Collected data:
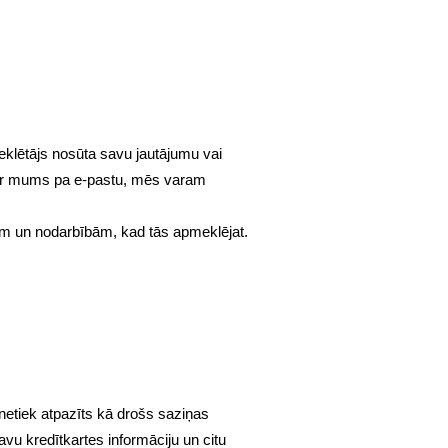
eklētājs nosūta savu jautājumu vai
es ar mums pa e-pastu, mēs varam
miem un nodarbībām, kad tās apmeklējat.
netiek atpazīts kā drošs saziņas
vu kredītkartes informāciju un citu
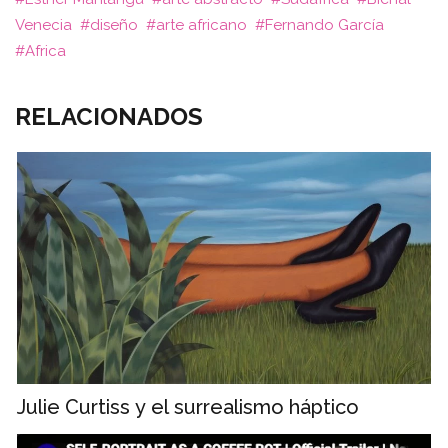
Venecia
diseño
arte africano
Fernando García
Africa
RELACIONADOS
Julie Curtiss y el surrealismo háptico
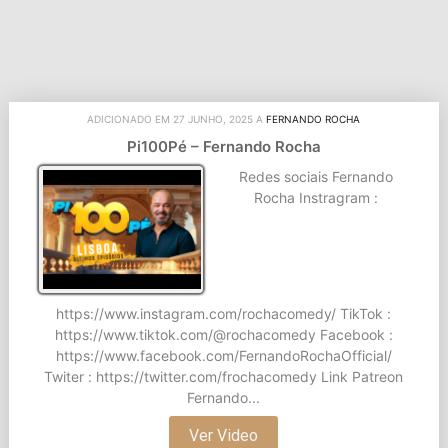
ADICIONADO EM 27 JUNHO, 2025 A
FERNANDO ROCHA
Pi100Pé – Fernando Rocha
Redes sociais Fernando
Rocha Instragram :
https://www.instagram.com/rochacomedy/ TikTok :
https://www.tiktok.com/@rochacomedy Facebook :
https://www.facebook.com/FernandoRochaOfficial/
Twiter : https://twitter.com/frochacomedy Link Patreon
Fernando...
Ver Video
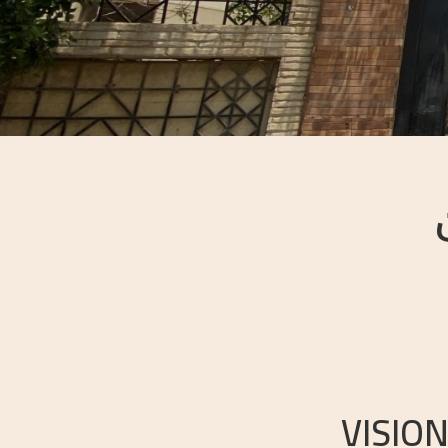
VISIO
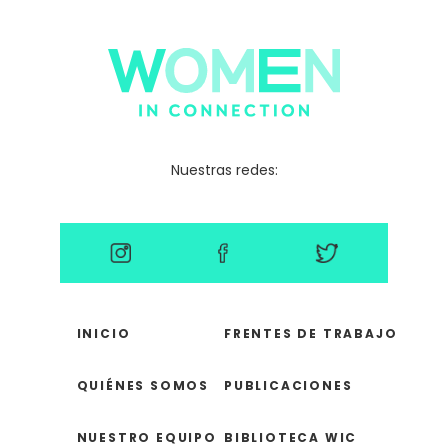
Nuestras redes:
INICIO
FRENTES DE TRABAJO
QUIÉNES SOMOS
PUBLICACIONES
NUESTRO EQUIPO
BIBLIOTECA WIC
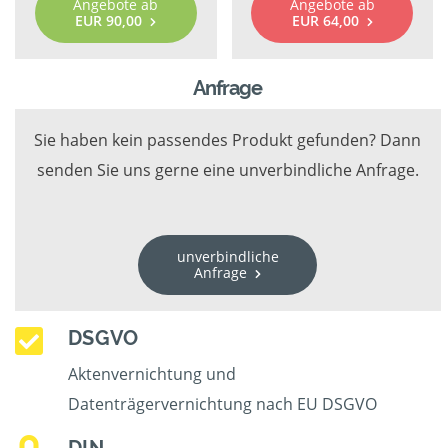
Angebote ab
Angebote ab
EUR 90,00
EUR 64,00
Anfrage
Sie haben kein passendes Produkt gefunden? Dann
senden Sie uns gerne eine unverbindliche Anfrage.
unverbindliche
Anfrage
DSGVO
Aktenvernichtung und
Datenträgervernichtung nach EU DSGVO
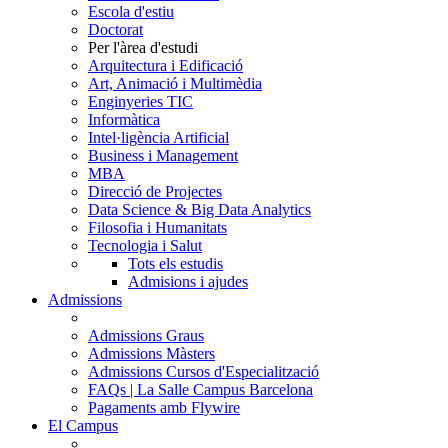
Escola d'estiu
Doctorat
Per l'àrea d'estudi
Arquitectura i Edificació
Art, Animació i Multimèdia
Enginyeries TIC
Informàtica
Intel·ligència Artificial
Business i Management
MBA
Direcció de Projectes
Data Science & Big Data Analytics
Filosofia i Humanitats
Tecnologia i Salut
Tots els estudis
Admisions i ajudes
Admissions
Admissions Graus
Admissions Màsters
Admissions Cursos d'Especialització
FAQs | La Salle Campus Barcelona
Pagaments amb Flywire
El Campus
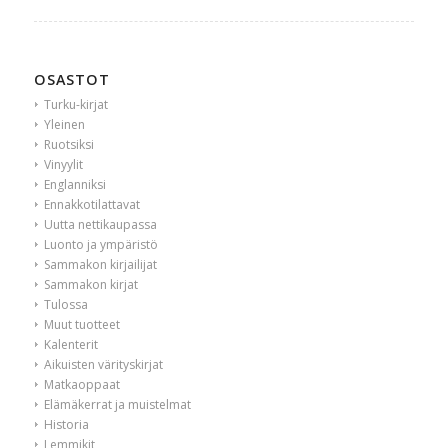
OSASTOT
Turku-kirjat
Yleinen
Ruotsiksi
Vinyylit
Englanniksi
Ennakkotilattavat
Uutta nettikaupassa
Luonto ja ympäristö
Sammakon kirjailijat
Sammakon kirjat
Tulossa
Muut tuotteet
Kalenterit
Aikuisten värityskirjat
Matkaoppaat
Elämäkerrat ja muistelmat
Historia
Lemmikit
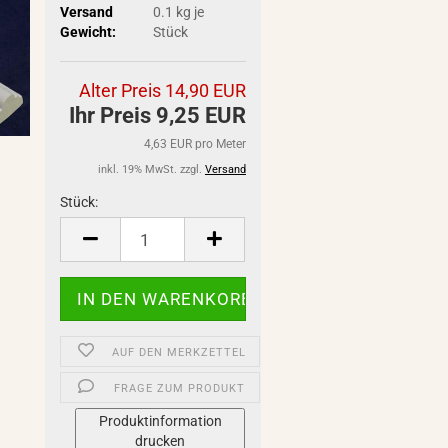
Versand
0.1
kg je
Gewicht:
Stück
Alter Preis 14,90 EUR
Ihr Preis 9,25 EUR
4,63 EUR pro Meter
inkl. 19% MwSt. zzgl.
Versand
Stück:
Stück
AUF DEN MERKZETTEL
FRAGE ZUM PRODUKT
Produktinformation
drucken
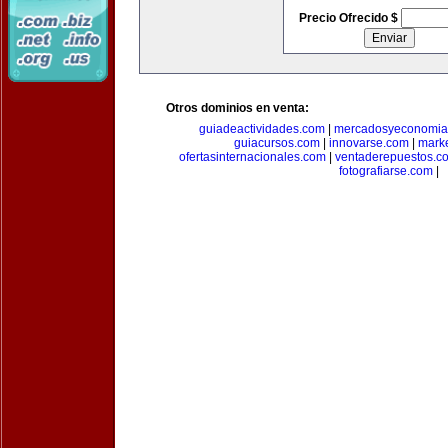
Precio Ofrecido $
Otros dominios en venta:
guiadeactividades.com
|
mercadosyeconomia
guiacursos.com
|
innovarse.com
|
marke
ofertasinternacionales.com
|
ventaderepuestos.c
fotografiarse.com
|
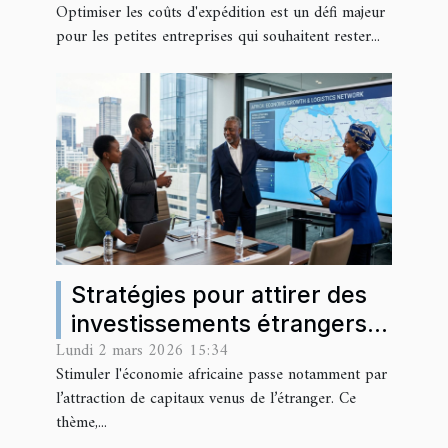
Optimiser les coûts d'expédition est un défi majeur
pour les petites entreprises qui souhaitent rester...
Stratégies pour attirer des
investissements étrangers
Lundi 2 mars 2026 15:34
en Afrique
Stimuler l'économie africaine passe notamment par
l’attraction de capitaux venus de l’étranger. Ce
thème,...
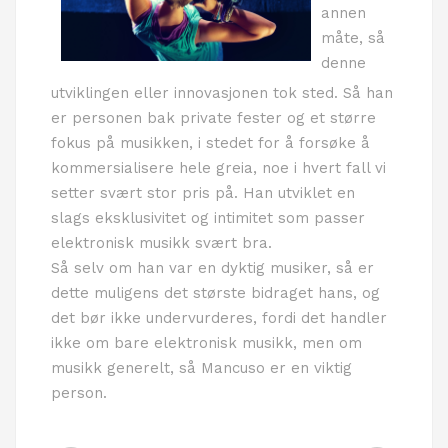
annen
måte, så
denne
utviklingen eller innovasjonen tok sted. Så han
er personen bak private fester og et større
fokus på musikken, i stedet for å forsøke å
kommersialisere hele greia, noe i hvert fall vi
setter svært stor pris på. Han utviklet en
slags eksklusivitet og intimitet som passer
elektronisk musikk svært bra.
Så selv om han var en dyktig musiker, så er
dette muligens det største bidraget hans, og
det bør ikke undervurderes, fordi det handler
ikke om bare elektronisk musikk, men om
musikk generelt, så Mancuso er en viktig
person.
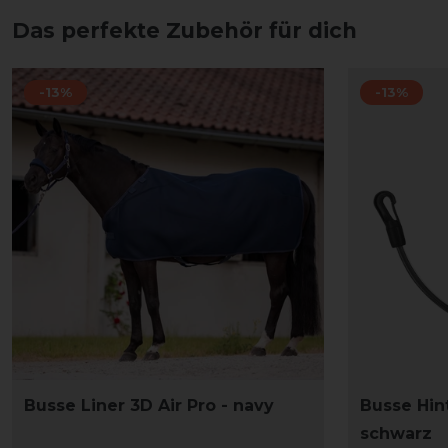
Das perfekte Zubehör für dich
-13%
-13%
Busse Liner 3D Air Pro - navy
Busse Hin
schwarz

### [Try it]
Express every line of read text from the rows above as a JSON list of strings, one string per line, with blank lines omitted. Leave the pictures out of the answer.

### [Completed exercise]
[
  "eklētājs nosūta savu jautājumu vai",
  "es ar mums pa e-pastu, mēs varam",
  "miem un nodarbībām, kad tās apmeklējat.",
  "netiek atpazīts kā drošs saziņas",
  "vu kredītkartes informāciju un citu",
  "Venecia",
  "diseño",
  "arte africano",
  "Fernando García",
  "Africa",
  "RELACIONADOS",
  "Julie Curtiss y el surrealismo háptico",
  "ADICIONADO EM 27 JUNHO, 2025 A",
  "FERNANDO ROCHA",
  "Pi100Pé – Fernando Rocha",
  "Redes sociais Fernando",
  "Rocha Instragram :",
  "https://www.instagram.com/rochacomedy/ TikTok :",
  "https://www.tiktok.com/@rochacomedy Facebook :",
  "https://www.facebook.com/FernandoRochaOfficial/",
  "Twiter : https://twitter.com/frochacomedy Link Patreon",
  "Fernando...",
  "Ver Video",
  "VISIO",
  "Nuestras redes:",
  "INICIO",
  "FRENTES DE TRABAJO",
  "QUIÉNES SOMOS",
  "PUBLICACIONES",
  "NUESTRO EQUIPO",
  "BIBLIOTECA WIC",
  "Angebote ab",
  "Angebote ab",
  "EUR 90,00",
  "EUR 64,00",
  "Anfrage",
  "Sie haben kein passendes Produkt gefunden? Dann",
  "senden Sie uns gerne eine unverbindliche Anfrage.",
  "unverbindliche",
  "Anfrage",
  "DSGVO",
  "Aktenvernichtung und",
  "Datenträgervernichtung nach EU DSGVO",
  "Escola d'estiu",
  "Doctorat",
  "Per l'àrea d'estudi",
  "Arquitectura i Edificació",
  "Art, Animació i Multimèdia",
  "Enginyeries TIC",
  "Informàtica",
  "Intel·ligència Artificial",
  "Business i Management",
  "MBA",
  "Direcció de Projectes",
  "Data Science & Big Data Analytics",
  "Filosofia i Humanitats",
  "Tecnologia i Salut",
  "Tots els estudis",
  "Admisions i ajudes",
  "Admissions",
  "Admissions Graus",
  "Admissions Màsters",
  "Admissions Cursos d'Especialització",
  "FAQs | La Salle Campus Barcelona",
  "Pagaments amb Flywire",
  "El Campus",
  "OSASTOT",
  "Turku-kirjat",
  "Yleinen",
  "Ruotsiksi",
  "Vinyylit",
  "Englanniksi",
  "Ennakkotilattavat",
  "Uutta nettikaupassa",
  "Luonto ja ympäristö",
  "Sammakon kirjailijat",
  "Sammakon kirjat",
  "Tulossa",
  "Muut tuotteet",
  "Kalenterit",
  "Aikuisten värityskirjat",
  "Matkaoppaat",
  "Elämäkerrat ja muistelmat",
  "Historia",
  "Lemmikit",
  "Versand",
  "0.1",
  "kg je",
  "Gewicht:",
  "Stück",
  "Alter Preis 14,90 EUR",
  "Ihr Preis 9,25 EUR",
  "4,63 EUR pro Meter",
  "inkl. 19% MwSt. zzgl.",
  "Versand",
  "Stück:",
  "Stück",
  "AUF DEN MERKZETTEL",
  "FRAGE ZUM PRODUKT",
  "Produktinformation",
  "drucken",
  "Precio Ofrecido $",
  "Otros dominios en venta:",
  "guiadeactividades.com",
  "|",
  "mercadosyeconomia",
  "guiacursos.com",
  "|",
  "innovarse.com",
  "|",
  "marke",
  "ofertasinternacionales.com",
  "|",
  "ventaderepuestos.c",
  "fotografiarse.com",
  "|",
  "Optimiser les coûts d'expédition est un défi majeur",
  "pour les petites entreprises qui souhaitent rester...",
  "Stratégies pour attirer des",
  "investissements étrangers",
  "Lundi 2 mars 2026 15:34",
  "en Afrique",
  "Stimuler l'économie africaine passe notamment par",
  "l’attraction de capitaux venus de l’étranger. Ce",
  "thème,...",
  "annen",
  "måte, så",
  "denne",
  "utviklingen eller innovasjonen tok sted. Så han",
  "er personen bak private fester og et større",
  "fokus på musikken, i stedet for å forsøke å",
  "kommersialisere hele greia, noe i hvert fall vi",
  "setter svært stor pris på. Han utviklet en",
  "slags eksklusivitet og intimitet som passer",
  "elektronisk musikk svært bra.",
  "Så selv om han var en dyktig musiker, så er",
  "dette muligens det største bidraget hans, og",
  "det bør ikke undervurderes, fordi det handler",
  "ikke om bare elektronisk musikk, men om",
  "musikk generelt, så Mancuso er en viktig",
  "person.",
  "Das perfekte Zubehör für dich",
  "-13%",
  "-13%",
  "Busse Liner 3D Air Pro - navy",
  "Busse Hin",
  "schwarz"
]